Mediale Knechtschaft

Da lief gestern „Kuschelrock – Die schönsten Liebesgeschichten“ mit Kai Pflaume auf Sat.1 und diese abendliche Werbesendung war für den Sender quotentechnisch wohl ein Desaster. Gut so. Was ich allerdings beim Zappen mitbekam, war surreal. Und nicht im positiv-romantischen Sinne.

Zu Gast waren irgendwelche Promi-Paare, die sich zwischen aller musikalischen PR-Liebe hin und wieder zu Wort melden durften. Unter anderem – die dürfen bei so einer Sache wohl einfach nicht fehlen – Jana Ina, Giovanni Zarrella, Sky Dumont und Mirja Becker (gedankt sei dir, Wikipedia…) Beim Reinzappen gestaltete sich das Ganze wie folgt:

Jene zwei Paare auf der Bühne. Alle vier stehen für sich in abgetrennten Abteilen, haben eine kleine Tafel und einen Stift in der Hand. Moderator Pfläumchen stellt Fragen, deren Antworten niedergeschrieben und anschließend verglichen werden sollen.
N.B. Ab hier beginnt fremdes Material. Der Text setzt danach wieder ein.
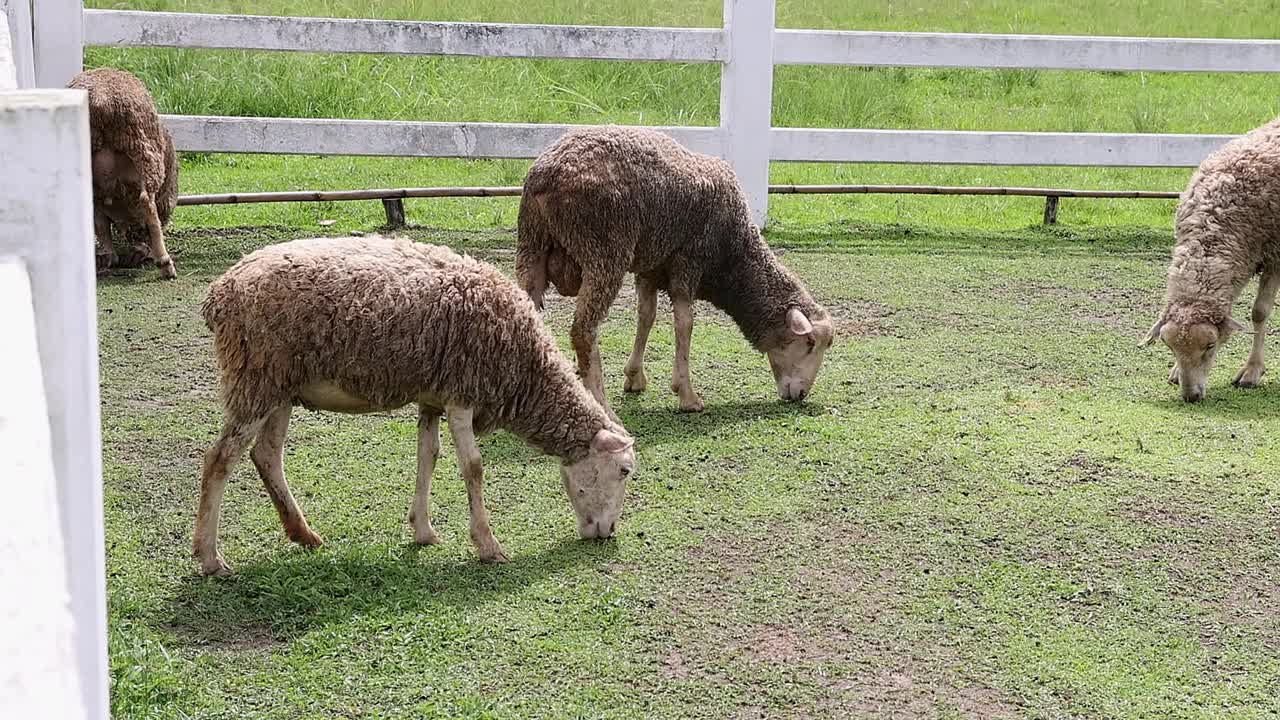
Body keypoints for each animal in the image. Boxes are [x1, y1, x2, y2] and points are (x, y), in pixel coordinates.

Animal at [68, 67, 179, 279]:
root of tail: (99, 98)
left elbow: (101, 225)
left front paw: (109, 255)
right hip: (145, 153)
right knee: (147, 203)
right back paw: (165, 263)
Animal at [193, 233, 634, 573]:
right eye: (625, 471)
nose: (606, 533)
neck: (525, 371)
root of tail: (219, 292)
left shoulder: (433, 398)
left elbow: (429, 455)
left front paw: (423, 530)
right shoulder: (462, 393)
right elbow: (473, 468)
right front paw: (488, 546)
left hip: (279, 387)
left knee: (267, 455)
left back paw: (304, 534)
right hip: (254, 379)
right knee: (220, 459)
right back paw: (210, 557)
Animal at [514, 124, 834, 415]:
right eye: (809, 343)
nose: (801, 395)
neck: (732, 254)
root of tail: (547, 175)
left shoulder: (651, 267)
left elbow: (646, 317)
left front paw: (635, 377)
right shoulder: (688, 261)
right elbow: (685, 323)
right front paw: (686, 394)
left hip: (532, 245)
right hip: (603, 253)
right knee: (583, 331)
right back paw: (601, 404)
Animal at [1141, 114, 1280, 399]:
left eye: (1210, 345)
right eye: (1170, 347)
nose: (1191, 396)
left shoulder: (1274, 255)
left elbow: (1259, 312)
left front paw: (1252, 371)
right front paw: (1175, 372)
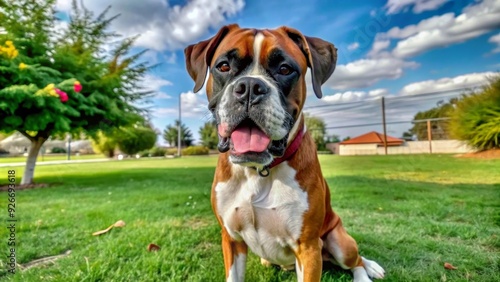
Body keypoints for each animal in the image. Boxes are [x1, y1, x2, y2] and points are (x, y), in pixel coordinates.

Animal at [186, 24, 384, 282]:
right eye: (224, 66)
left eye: (284, 69)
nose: (249, 87)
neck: (258, 172)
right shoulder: (231, 239)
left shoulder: (308, 248)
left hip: (339, 242)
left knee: (356, 260)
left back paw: (367, 269)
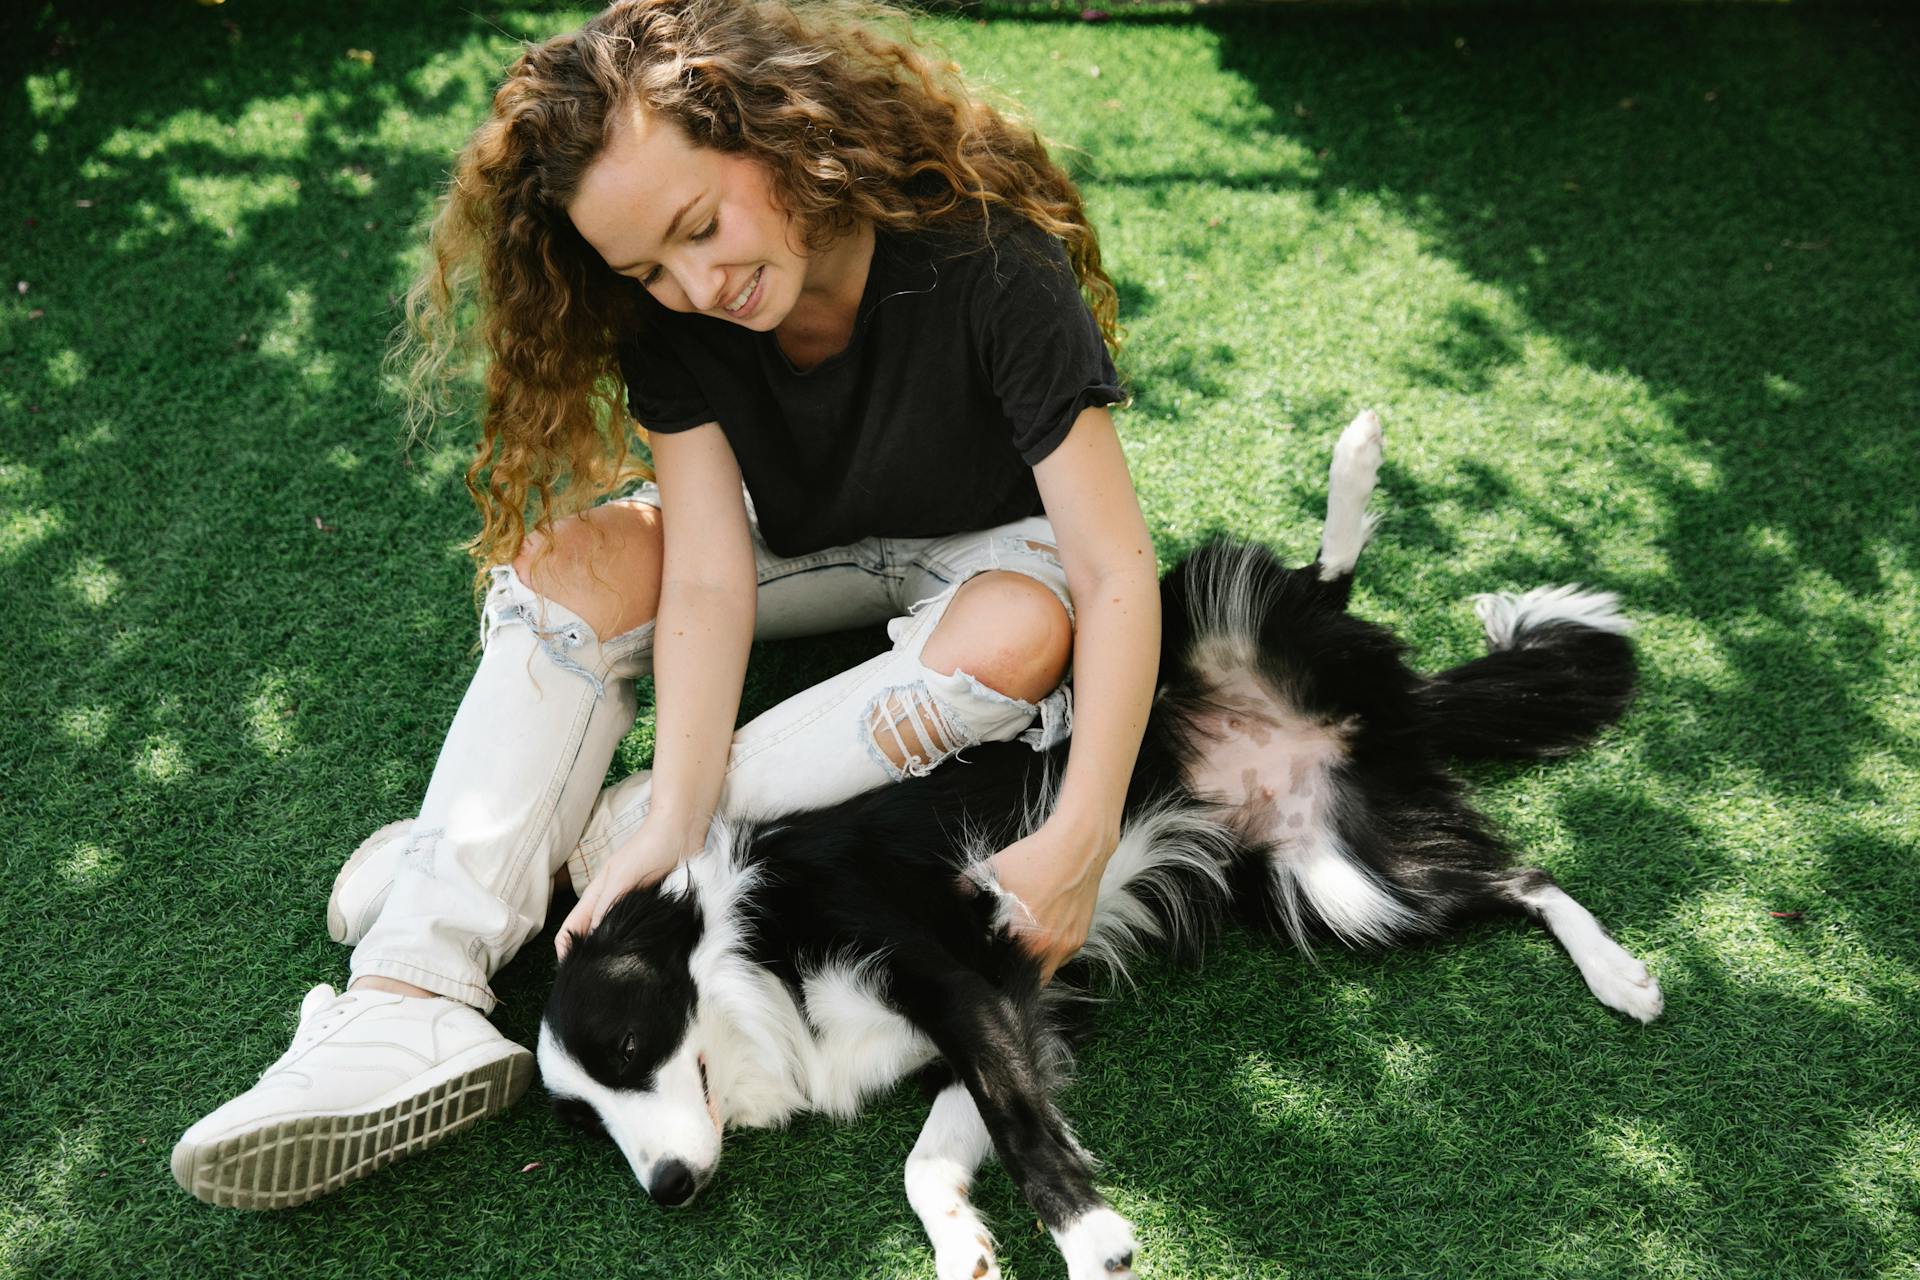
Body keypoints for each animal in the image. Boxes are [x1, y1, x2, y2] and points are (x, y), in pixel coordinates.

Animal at [533, 412, 1658, 1280]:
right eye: (584, 1120)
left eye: (627, 1049)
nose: (668, 1190)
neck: (752, 952)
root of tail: (1393, 709)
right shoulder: (1008, 1008)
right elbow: (933, 1158)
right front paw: (965, 1246)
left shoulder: (954, 968)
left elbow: (1021, 1129)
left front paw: (1088, 1239)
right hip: (1340, 877)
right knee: (1521, 874)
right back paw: (1621, 977)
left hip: (1199, 622)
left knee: (1317, 584)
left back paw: (1354, 461)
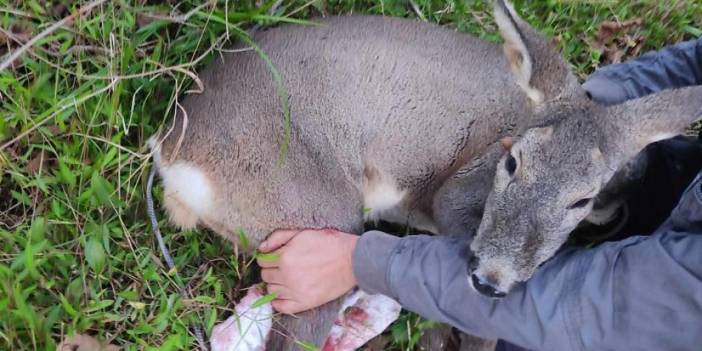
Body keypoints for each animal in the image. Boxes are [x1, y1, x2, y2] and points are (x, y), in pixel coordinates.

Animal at [146, 0, 700, 350]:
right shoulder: (456, 191)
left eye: (581, 198)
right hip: (311, 211)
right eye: (513, 161)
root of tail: (174, 155)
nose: (491, 279)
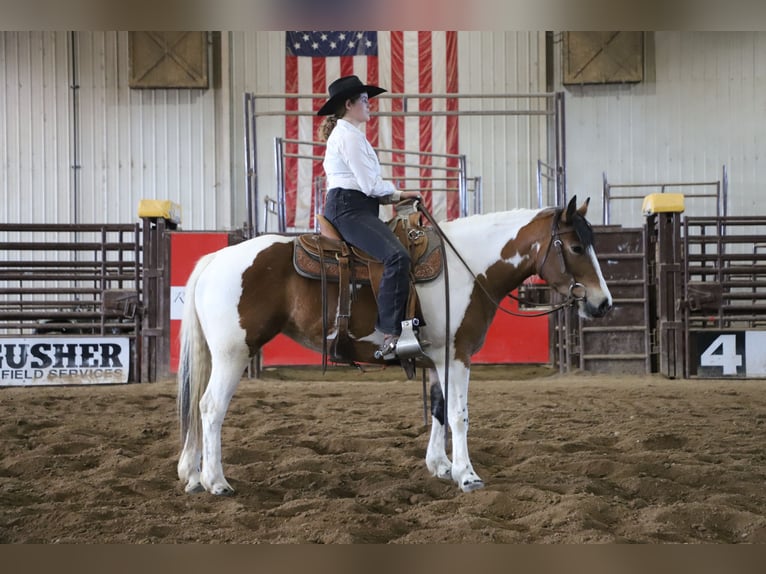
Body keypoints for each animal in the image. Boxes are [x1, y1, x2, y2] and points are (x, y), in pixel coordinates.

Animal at [176, 195, 613, 495]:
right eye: (576, 247)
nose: (603, 303)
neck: (467, 267)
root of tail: (216, 259)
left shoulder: (438, 357)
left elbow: (438, 409)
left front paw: (440, 466)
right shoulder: (457, 355)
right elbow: (459, 415)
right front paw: (467, 476)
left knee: (198, 407)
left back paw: (193, 475)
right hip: (233, 353)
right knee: (210, 408)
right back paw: (217, 482)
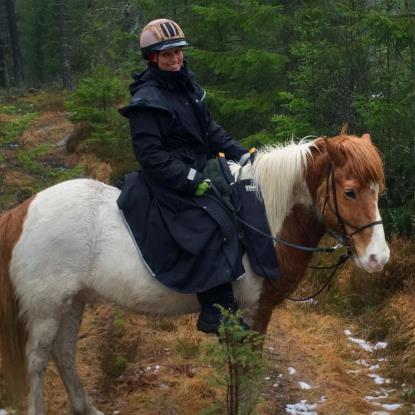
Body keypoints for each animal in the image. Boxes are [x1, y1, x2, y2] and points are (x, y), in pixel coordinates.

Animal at [0, 133, 390, 415]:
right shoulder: (256, 312)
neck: (263, 220)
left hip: (72, 301)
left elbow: (237, 373)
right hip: (47, 307)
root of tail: (23, 210)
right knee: (37, 361)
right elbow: (249, 373)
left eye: (378, 191)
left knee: (64, 352)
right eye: (350, 192)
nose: (378, 258)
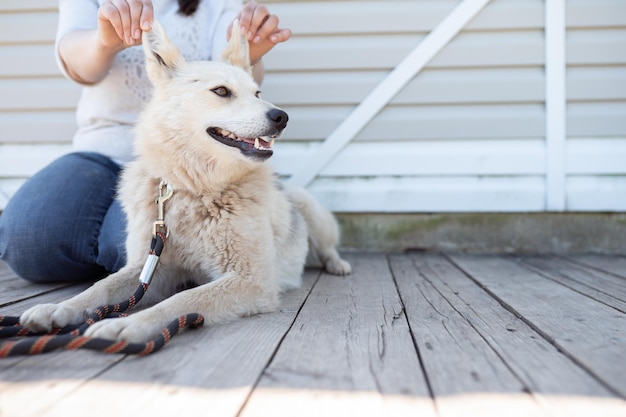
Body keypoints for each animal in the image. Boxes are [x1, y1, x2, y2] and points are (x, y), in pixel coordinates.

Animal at [19, 19, 348, 342]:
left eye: (257, 93)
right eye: (221, 91)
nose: (282, 117)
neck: (195, 189)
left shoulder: (251, 280)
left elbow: (181, 301)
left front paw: (131, 325)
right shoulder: (153, 266)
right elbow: (101, 286)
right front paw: (58, 308)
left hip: (313, 213)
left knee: (328, 247)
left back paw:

Frage vom Pflaumkuchen: „Was war der ungewöhnlichste Ort, an dem ihr jemals Sex hattet.“ Ui. Ui. Gekicher im Saal und bei der D-Prominenz. Giovanni ruft seiner Frau beständig ein „Sei ehrlich, Schatz!“ zu und beginnt sogleich, wild auf der Tafel rumzukritzeln. Gattin Jana steht nun für gefühlte fünf Minuten im Rampenlicht und gibt beständig ein „Aber das ist so peinlich!“ von sich. Nachdem alle ihre Antworten aufs Täfelchen gebracht haben, bittet Pflaume der Reihe nach jeden darum, seine Antwort zu zeigen. Giovanni, begleitet von den leichten „Das ist so peinlich!“-Zwischenrufen seiner Frau, dreht sogleich seine Tafel herum. Er kann es nicht abwarten. Danach ist Jana Ina dran. „Aber das ist sooooo peinlich. Oh Gott, so peinlich!“ hört man es aus ihrem Munde. Und man will ihr zurufen: Wenn es dir wirklich so peinlich ist, dann zeig doch einfach nichts! Wie sich das aber für Leute gehört, welche sich nur zu gern von Fernsehkameras begleiten lassen, dreht sie dann doch das Täfelchen um, zeigt ihre Antwort.

Und man kann sich die Frage stellen, welchem von den zwei Zwängen sie erlegen ist. Wahrscheinlich beiden.